▸ ASSIGNMENT
Please retype the listing below exactly as it stands, skipping any pictures.
*** MATERIAL FOR THIS EXERCISE ***
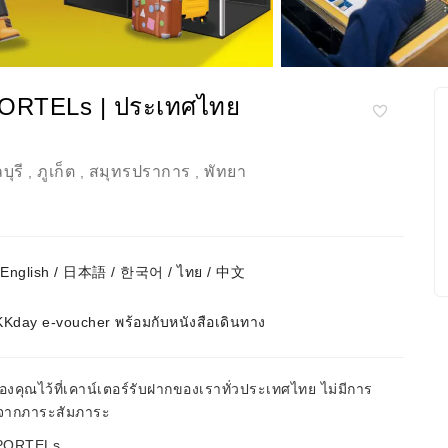
PORTELs | ประเทศไทย
บุรี
ภูเก็ต
สมุทรปราการ
พัทยา
,
,
,
/ English / 日本語 / 한국어 / ไทย / 中文
Kday e-voucher พร้อมกับหนังสือเดินทาง
คุณไว้ที่เคาน์เตอร์รับฝากของเราทั่วประเทศไทย ไม่มีการ
งจากภาระสัมภาระ
RPORTELs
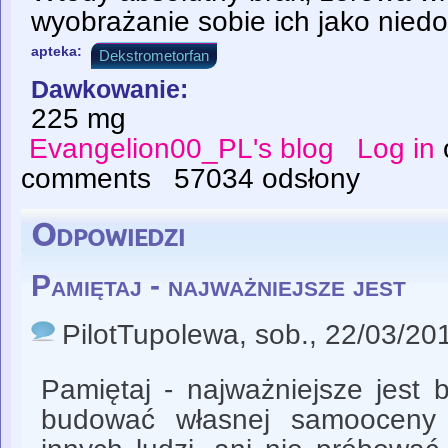
wyobrażanie sobie ich jako nied
apteka:
Dekstrometorfan
Dawkowanie:
225 mg
Evangelion00_PL's blog
Log in
comments
57034 odsłony
Odpowiedzi
Pamiętaj - najważniejsze jest
PilotTupolewa
, sob., 22/03/20
Pamiętaj - najważniejsze jest 
budować własnej samooceny 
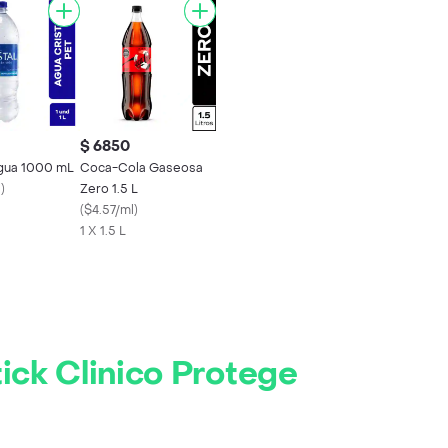
$ 6850
Agua 1000 mL
Coca-Cola Gaseosa
l
)
Zero 1.5 L
(
$4.57/ml
)
1 X 1.5 L
ck Clinico Protege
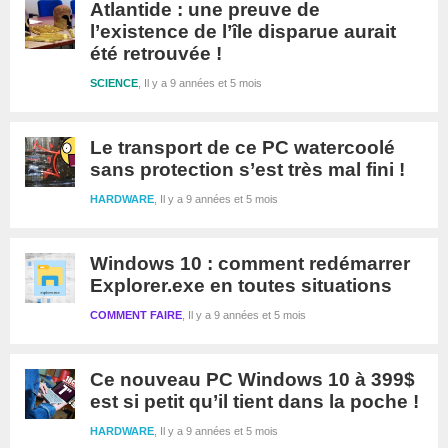
Atlantide : une preuve de
l’existence de l’île disparue aurait
été retrouvée !
SCIENCE
Il y a 9 années et 5 mois
Le transport de ce PC watercoolé
sans protection s’est très mal fini !
HARDWARE
Il y a 9 années et 5 mois
Windows 10 : comment redémarrer
Explorer.exe en toutes situations
COMMENT FAIRE
Il y a 9 années et 5 mois
Ce nouveau PC Windows 10 à 399$
est si petit qu’il tient dans la poche !
HARDWARE
Il y a 9 années et 5 mois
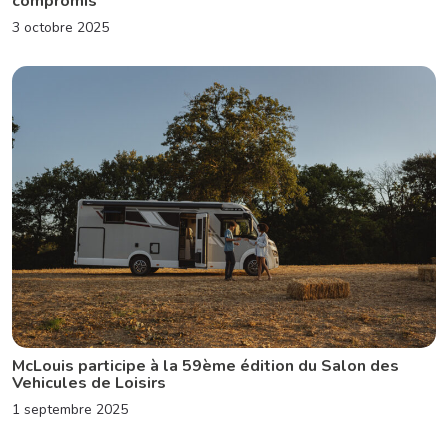
compromis
3 octobre 2025
McLouis participe à la 59ème édition du Salon des
Vehicules de Loisirs
1 septembre 2025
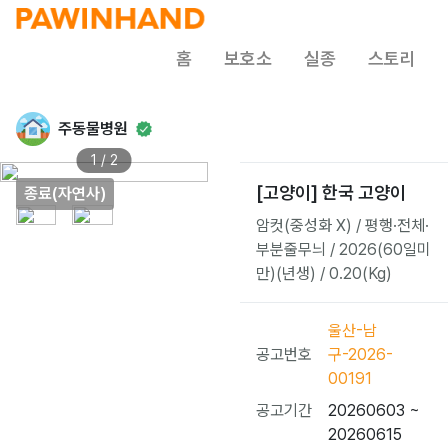
홈
보호소
실종
스토리
주동물병원
1 / 2
[고양이] 한국 고양이
종료(자연사)
암컷(중성화 X) / 평행·전체·
부분줄무늬 / 2026(60일미
만)(년생) / 0.20(Kg)
울산-남
공고번호
구-2026-
00191
공고기간
20260603 ~
20260615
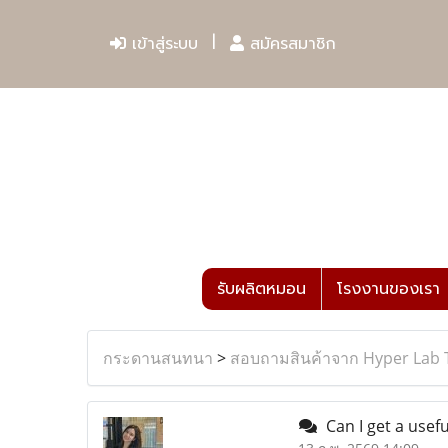
เข้าสู่ระบบ
สมัครสมาชิก
รับผลิตหมอน
โรงงานของเรา
กระดานสนทนา
>
สอบถามสินค้าจาก Hyper Lab 
Can I get a usefu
*** End of MATERIAL FOR THIS EXERCISE ***
▸ RESPONSE
PORTELs | ประเทศไทย
บุรี
ภูเก็ต
สมุทรปราการ
พัทยา
,
,
,
/ English / 日本語 / 한국어 / ไทย / 中文
Kday e-voucher พร้อมกับหนังสือเดินทาง
คุณไว้ที่เคาน์เตอร์รับฝากของเราทั่วประเทศไทย ไม่มีการ
งจากภาระสัมภาระ
RPORTELs
wyobrażanie sobie ich jako nied
apteka:
Dekstrometorfan
Dawkowanie:
225 mg
Evangelion00_PL's blog
Log in
comments
57034 odsłony
Odpowiedzi
Pamiętaj - najważniejsze jest
PilotTupolewa
, sob., 22/03/20
Pamiętaj - najważniejsze jest 
budować własnej samooceny 
$ 6850
Agua 1000 mL
Coca-Cola Gaseosa
l
)
Zero 1.5 L
(
$4.57/ml
)
1 X 1.5 L
ck Clinico Protege
Atlantide : une preuve de
l’existence de l’île disparue aurait
été retrouvée !
SCIENCE
Il y a 9 années et 5 mois
Le transport de ce PC watercoolé
sans protection s’est très mal fini !
HARDWARE
Il y a 9 années et 5 mois
Windows 10 : comment redémarrer
Explorer.exe en toutes situations
COMMENT FAIRE
Il y a 9 années et 5 mois
Ce nouveau PC Windows 10 à 399$
est si petit qu’il tient dans la poche !
HARDWARE
Il y a 9 années et 5 mois
compromis
3 octobre 2025
McLouis participe à la 59ème édition du Salon des
Vehicules de Loisirs
1 septembre 2025
홈
보호소
실종
스토리
주동물병원
1 / 2
[고양이] 한국 고양이
종료(자연사)
암컷(중성화 X) / 평행·전체·
부분줄무늬 / 2026(60일미
만)(년생) / 0.20(Kg)
울산-남
공고번호
구-2026-
00191
공고기간
20260603 ~
20260615
เข้าสู่ระบบ
สมัครสมาชิก
รับผลิตหมอน
โรงงานของเรา
กระดานสนทนา
>
สอบถามสินค้าจาก Hyper Lab 
Can I get a usefu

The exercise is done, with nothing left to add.